Start of MATERIAL FOR THIS TASK
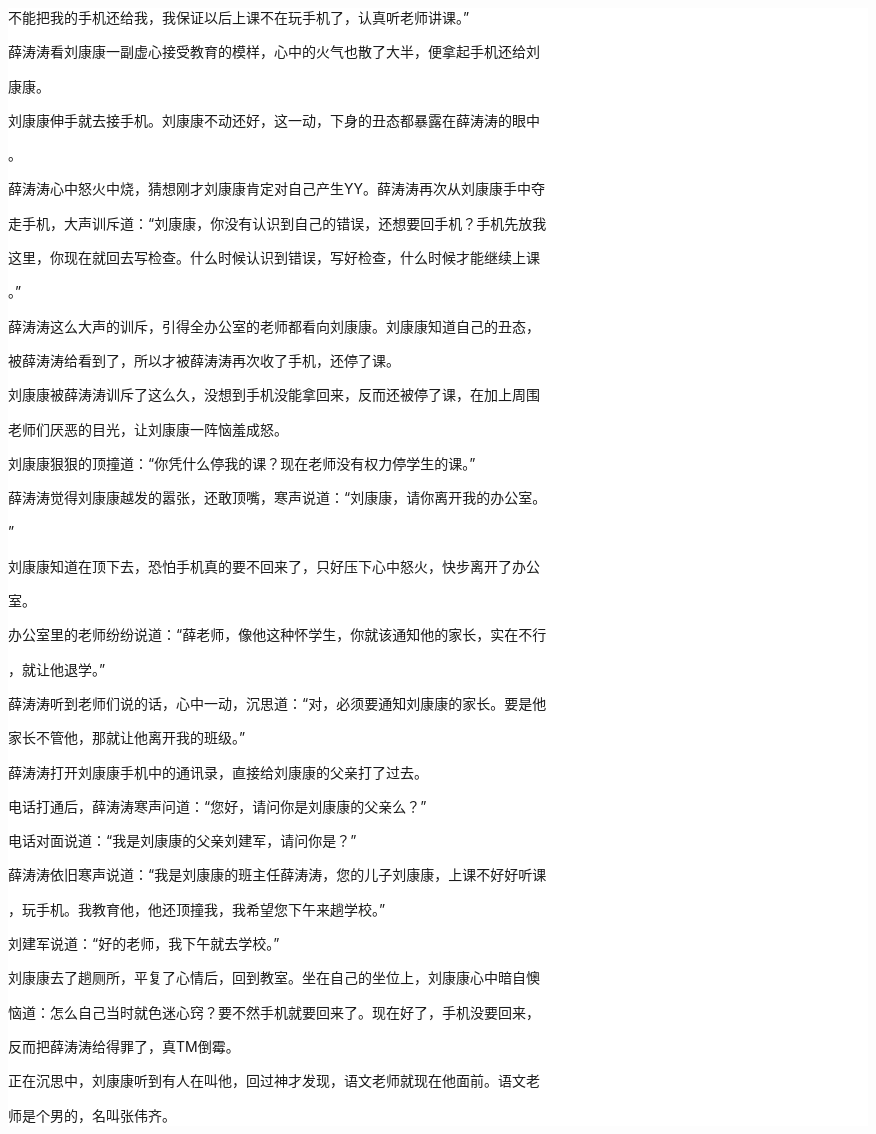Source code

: 不能把我的手机还给我，我保证以后上课不在玩手机了，认真听老师讲课。”

薛涛涛看刘康康一副虚心接受教育的模样，心中的火气也散了大半，便拿起手机还给刘

康康。

刘康康伸手就去接手机。刘康康不动还好，这一动，下身的丑态都暴露在薛涛涛的眼中

。

薛涛涛心中怒火中烧，猜想刚才刘康康肯定对自己产生YY。薛涛涛再次从刘康康手中夺

走手机，大声训斥道：“刘康康，你没有认识到自己的错误，还想要回手机？手机先放我

这里，你现在就回去写检查。什么时候认识到错误，写好检查，什么时候才能继续上课

。”

薛涛涛这么大声的训斥，引得全办公室的老师都看向刘康康。刘康康知道自己的丑态，

被薛涛涛给看到了，所以才被薛涛涛再次收了手机，还停了课。

刘康康被薛涛涛训斥了这么久，没想到手机没能拿回来，反而还被停了课，在加上周围

老师们厌恶的目光，让刘康康一阵恼羞成怒。

刘康康狠狠的顶撞道：“你凭什么停我的课？现在老师没有权力停学生的课。”

薛涛涛觉得刘康康越发的嚣张，还敢顶嘴，寒声说道：“刘康康，请你离开我的办公室。

”

刘康康知道在顶下去，恐怕手机真的要不回来了，只好压下心中怒火，快步离开了办公

室。

办公室里的老师纷纷说道：“薛老师，像他这种怀学生，你就该通知他的家长，实在不行

，就让他退学。”

薛涛涛听到老师们说的话，心中一动，沉思道：“对，必须要通知刘康康的家长。要是他

家长不管他，那就让他离开我的班级。”

薛涛涛打开刘康康手机中的通讯录，直接给刘康康的父亲打了过去。

电话打通后，薛涛涛寒声问道：“您好，请问你是刘康康的父亲么？”

电话对面说道：“我是刘康康的父亲刘建军，请问你是？”

薛涛涛依旧寒声说道：“我是刘康康的班主任薛涛涛，您的儿子刘康康，上课不好好听课

，玩手机。我教育他，他还顶撞我，我希望您下午来趟学校。”

刘建军说道：“好的老师，我下午就去学校。”

刘康康去了趟厕所，平复了心情后，回到教室。坐在自己的坐位上，刘康康心中暗自懊

恼道：怎么自己当时就色迷心窍？要不然手机就要回来了。现在好了，手机没要回来，

反而把薛涛涛给得罪了，真TM倒霉。

正在沉思中，刘康康听到有人在叫他，回过神才发现，语文老师就现在他面前。语文老

师是个男的，名叫张伟齐。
End of MATERIAL FOR THIS TASK
> EXERCISE OBJECTIVE:
The whole of the data needs to be copied word for word, though not its pictures.

> RESPONSE FOR THIS EXERCISE:
Source code

: 不能把我的手机还给我，我保证以后上课不在玩手机了，认真听老师讲课。”

薛涛涛看刘康康一副虚心接受教育的模样，心中的火气也散了大半，便拿起手机还给刘

康康。

刘康康伸手就去接手机。刘康康不动还好，这一动，下身的丑态都暴露在薛涛涛的眼中

。

薛涛涛心中怒火中烧，猜想刚才刘康康肯定对自己产生YY。薛涛涛再次从刘康康手中夺

走手机，大声训斥道：“刘康康，你没有认识到自己的错误，还想要回手机？手机先放我

这里，你现在就回去写检查。什么时候认识到错误，写好检查，什么时候才能继续上课

。”

薛涛涛这么大声的训斥，引得全办公室的老师都看向刘康康。刘康康知道自己的丑态，

被薛涛涛给看到了，所以才被薛涛涛再次收了手机，还停了课。

刘康康被薛涛涛训斥了这么久，没想到手机没能拿回来，反而还被停了课，在加上周围

老师们厌恶的目光，让刘康康一阵恼羞成怒。

刘康康狠狠的顶撞道：“你凭什么停我的课？现在老师没有权力停学生的课。”

薛涛涛觉得刘康康越发的嚣张，还敢顶嘴，寒声说道：“刘康康，请你离开我的办公室。

”

刘康康知道在顶下去，恐怕手机真的要不回来了，只好压下心中怒火，快步离开了办公

室。

办公室里的老师纷纷说道：“薛老师，像他这种怀学生，你就该通知他的家长，实在不行

，就让他退学。”

薛涛涛听到老师们说的话，心中一动，沉思道：“对，必须要通知刘康康的家长。要是他

家长不管他，那就让他离开我的班级。”

薛涛涛打开刘康康手机中的通讯录，直接给刘康康的父亲打了过去。

电话打通后，薛涛涛寒声问道：“您好，请问你是刘康康的父亲么？”

电话对面说道：“我是刘康康的父亲刘建军，请问你是？”

薛涛涛依旧寒声说道：“我是刘康康的班主任薛涛涛，您的儿子刘康康，上课不好好听课

，玩手机。我教育他，他还顶撞我，我希望您下午来趟学校。”

刘建军说道：“好的老师，我下午就去学校。”

刘康康去了趟厕所，平复了心情后，回到教室。坐在自己的坐位上，刘康康心中暗自懊

恼道：怎么自己当时就色迷心窍？要不然手机就要回来了。现在好了，手机没要回来，

反而把薛涛涛给得罪了，真TM倒霉。

正在沉思中，刘康康听到有人在叫他，回过神才发现，语文老师就现在他面前。语文老

师是个男的，名叫张伟齐。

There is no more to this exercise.